The local police have issued arrest warrants for two men for cyberstalking threats.
I reported last month on a motion to disqualify a Florida state judge from presiding over a case after it was learned that she was Facebook friends with opposing counsel. The twist on the case was that the counsel in question had previously been a judge himself, and the Facebook connection dated back to a time when both judge and counsel were on the bench.
On Wednesday, Florida’s Third District Court of Appeal issued a ten-page order, concluding that disqualification was not necessary. The key language:
We agree with the Fifth District that “[a] Facebook friendship does not necessarily signify the existence of a close relationship.” We do so for three reasons.
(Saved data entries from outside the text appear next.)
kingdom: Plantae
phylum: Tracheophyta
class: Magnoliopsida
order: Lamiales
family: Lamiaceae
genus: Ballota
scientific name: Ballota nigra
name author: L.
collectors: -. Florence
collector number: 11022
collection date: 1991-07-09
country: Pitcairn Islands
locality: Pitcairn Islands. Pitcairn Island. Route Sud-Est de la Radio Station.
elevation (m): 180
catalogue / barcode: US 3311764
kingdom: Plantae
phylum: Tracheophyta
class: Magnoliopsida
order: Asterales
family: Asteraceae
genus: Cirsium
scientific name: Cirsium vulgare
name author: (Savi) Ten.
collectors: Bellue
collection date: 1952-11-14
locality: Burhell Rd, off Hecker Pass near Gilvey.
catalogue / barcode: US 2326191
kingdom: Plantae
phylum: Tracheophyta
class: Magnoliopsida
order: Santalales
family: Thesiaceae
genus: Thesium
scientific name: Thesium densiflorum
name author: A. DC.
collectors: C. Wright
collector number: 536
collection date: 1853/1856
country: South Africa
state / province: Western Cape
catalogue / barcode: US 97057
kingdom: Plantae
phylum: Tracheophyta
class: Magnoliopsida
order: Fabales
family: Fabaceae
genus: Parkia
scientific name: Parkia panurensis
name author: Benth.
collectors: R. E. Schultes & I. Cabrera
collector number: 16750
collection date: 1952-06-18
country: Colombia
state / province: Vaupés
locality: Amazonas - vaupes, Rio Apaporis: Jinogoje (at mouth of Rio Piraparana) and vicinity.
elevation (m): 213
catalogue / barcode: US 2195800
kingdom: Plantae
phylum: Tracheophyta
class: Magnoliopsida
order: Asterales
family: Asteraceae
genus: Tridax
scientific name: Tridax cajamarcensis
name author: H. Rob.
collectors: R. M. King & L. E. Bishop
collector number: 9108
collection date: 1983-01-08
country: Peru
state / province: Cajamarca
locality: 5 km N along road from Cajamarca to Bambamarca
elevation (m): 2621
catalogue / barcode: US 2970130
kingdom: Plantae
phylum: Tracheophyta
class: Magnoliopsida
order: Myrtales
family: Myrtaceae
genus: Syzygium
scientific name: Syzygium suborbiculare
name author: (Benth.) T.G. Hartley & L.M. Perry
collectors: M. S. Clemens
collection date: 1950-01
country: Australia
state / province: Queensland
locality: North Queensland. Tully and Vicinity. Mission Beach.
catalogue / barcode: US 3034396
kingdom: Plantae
First, as the Kentucky Supreme Court noted, “some people have thousands of Facebook ‘friends.’…
Second, Facebook members often cannot recall every person they have accepted as “friends” or who have accepted them as “friends.” In a recent case, a student, who had over one thousand Facebook “friends,” did not know he was a Facebook “friend” with another student he was accused of assaulting….
Third many Facebook “friends” are selected based on Facebook’s datamining technology rather than personal interactions. Facebook data-mines its members’ current list of “friends,” uploaded contact lists from smart phones and computers, emails, names tagged in uploaded photographs, internet groups, networks such as schools and employers, and other publicly or privately available information. This information is analyzed by proprietary algorithms that predict associations. Facebook then suggests there “People You May Know” as potential “friends.”
This is a thoughtful and sensible opinion, and the pervasive use of scare quotes around the term “friend” is a telling indictment of how distant our human relationships have grown in an age of social media.